Your concerns are quite legitimate, but you will not be able to tell him that he should be in therapy. This should happen voluntarily, then the chances of successful therapy are also higher.
From betting, whether he would stop a week without alcohol, as suggested by another, I would advise that the amount of alcohol (10-15 beer) could trigger a physical withdrawal, which can at worst lethal ends, for example by a seizure.
Sometimes people have to “fly” that they understand that something has to change. If he’s fallen on the snout, or even realized that it can’t go on like this, it’s helpful if you help him and bend your support.
A addiction is nothing that simply disappears or gets better – you are addicted once, you are always addicted.
Keep contact with him and see that nothing changes in your friendship, which only stabilizes and, as explained above, contributes positively to therapy.
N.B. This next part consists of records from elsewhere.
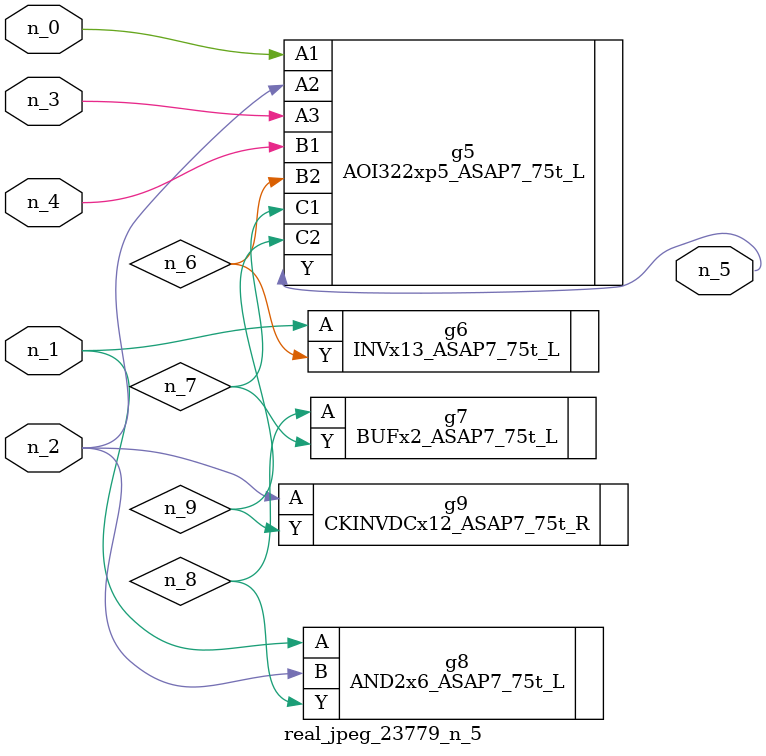
<source format=v>
module real_jpeg_23779_n_5 (n_4, n_0, n_1, n_2, n_3, n_5);

input n_4;
input n_0;
input n_1;
input n_2;
input n_3;

output n_5;

wire n_8;
wire n_6;
wire n_7;
wire n_9;

AOI322xp5_ASAP7_75t_L g5 ( 
.A1(n_0),
.A2(n_2),
.A3(n_3),
.B1(n_4),
.B2(n_6),
.C1(n_7),
.C2(n_9),
.Y(n_5)
);

INVx13_ASAP7_75t_L g6 ( 
.A(n_1),
.Y(n_6)
);

AND2x6_ASAP7_75t_L g8 ( 
.A(n_1),
.B(n_2),
.Y(n_8)
);

CKINVDCx12_ASAP7_75t_R g9 ( 
.A(n_2),
.Y(n_9)
);

BUFx2_ASAP7_75t_L g7 ( 
.A(n_8),
.Y(n_7)
);


endmodule
</source>
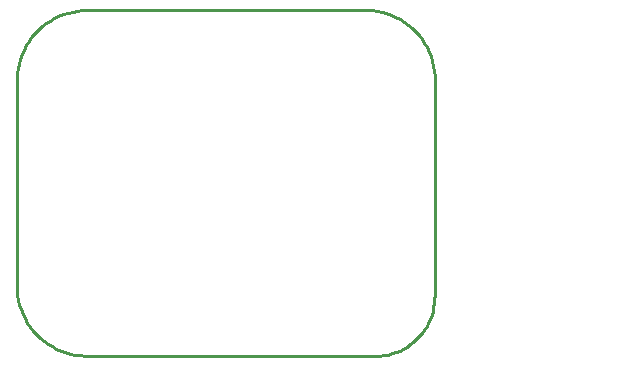
<source format=gko>
%FSTAX23Y23*%
%MOIN*%
%SFA1B1*%

%IPPOS*%
%ADD74C,0.010000*%
%LNcore_prototype_1-1*%
%LPD*%
G36*
X05385Y03405D02*
D01*
G37*
G36*
X05425Y035D02*
D01*
G37*
G54D74*
X034Y02777D02*
D01*
X034Y02761*
X03402Y02744*
X03405Y02728*
X03409Y02712*
X03414Y02697*
X0342Y02681*
X03427Y02667*
X03435Y02652*
X03444Y02639*
X03454Y02626*
X03465Y02614*
X03477Y02602*
X0349Y02592*
X03503Y02582*
X03517Y02573*
X03532Y02566*
X03547Y02559*
X03562Y02553*
X03578Y02549*
X03594Y02546*
X0361Y02543*
X03626Y02542*
X03635Y02542*
X03635Y03695D02*
D01*
X03618Y03694*
X03602Y03692*
X03586Y03689*
X0357Y03685*
X03554Y0368*
X03539Y03674*
X03524Y03667*
X0351Y03659*
X03496Y0365*
X03483Y0364*
X03471Y03629*
X0346Y03617*
X03449Y03604*
X0344Y03591*
X03431Y03577*
X03423Y03562*
X03417Y03548*
X03411Y03532*
X03406Y03516*
X03403Y035*
X03401Y03484*
X034Y03468*
X034Y0346*
X04795Y03459D02*
D01*
X04794Y03476*
X04792Y03492*
X04789Y03508*
X04785Y03524*
X0478Y0354*
X04774Y03555*
X04767Y0357*
X04759Y03584*
X0475Y03598*
X0474Y03611*
X04729Y03623*
X04717Y03634*
X04704Y03645*
X04691Y03654*
X04677Y03663*
X04662Y03671*
X04648Y03677*
X04632Y03683*
X04616Y03688*
X046Y03691*
X04584Y03693*
X04568Y03694*
X0456Y03695*
X04596Y02542D02*
D01*
X04609Y02542*
X04623Y02544*
X04636Y02546*
X0465Y0255*
X04663Y02554*
X04676Y02559*
X04688Y02565*
X047Y02572*
X04711Y0258*
X04722Y02588*
X04732Y02597*
X04742Y02607*
X04751Y02618*
X04759Y02629*
X04766Y0264*
X04772Y02652*
X04778Y02665*
X04783Y02678*
X04786Y02691*
X04789Y02705*
X04791Y02718*
X04792Y02732*
X04792Y02739*
X04795Y02739D02*
X04795Y02739D01*
Y0342*
Y03459*
X03635Y02542D02*
X04596D01*
X034Y02777D02*
Y0346D01*
X03635Y03695D02*
X0456D01*
M02*
</source>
With conversations like: “Longly something has to change, you are addicted & I am worried about you,” you confront him with the addiction and their triggers, which does not have a positive effect on your friendship and can strengthen the addiction behavior.
As you’ve already recognized, he’s going to a defensive position, and you’re not going against it. The only thing that helps (even if it’s hard to fall): let him fall on the snout until he realizes it himself and wants to change something.
Try to bet with him and ask him if he can make it a week completely without alcohol. If he packs it so long without alcohol, you leave him alone. If he doesn’t make it, he’ll have to get you a search counsel.
If he doesn’t want to wager at all… joa, then he’s going all the way out of the subject because he’ll know he’s going to lose.
Of course, you can continue trying to get him to open up with his problems. Maybe you ask more “how do you feel about XYZ” questions and fewer questions that can only be answered with yes or no. I know that someone who doesn’t want to talk will find excuses. In the worst case, he will react aggressively and hurdle the topic immediately. It is sometimes easier to talk like this when you start talking about your own thoughts or problems, just to explain once again that every person has to carry his parcel and it is okay (sometimes even urgently necessary) to talk about it.
Did you tell him why you were worried exactly for what reason? Maybe remind him he’s your best friend and ask him what you’re for him. Friends take care and try to help… it’s not like you just want to accuse or guard him. I think that’s something I’ve got to do with him.
In the end, you can’t do anything actively if he doesn’t want to help.
My brother is an alcoholic. Unfortunately, you can’t do anything if people don’t want to get out of the addiction.
Hello!
I’ve got the tip for you. http://www.Al-Anon.de to browse. Al-Anon is a self-help community for people who have problems due to the consequences of drinking alcohol from a nearby person. Look at ‘Meetings’ where there’s a group near you and go there. Often the anonymous alcoholics meet in another room in the same house. You could ask them if they have a suitable brochure or flyer you can bring to your friend.
go to why it came to help therapy or other conversations, especially when an emotional event (death of his mother) happened
How can I help him?
not at all
you are not his doctor or therapist.
You can only offer him to accompany him to a specialist or addiction therapy
Who is not himself out of his addiction or It’s under.
As long as he doesn’t want help – leave it!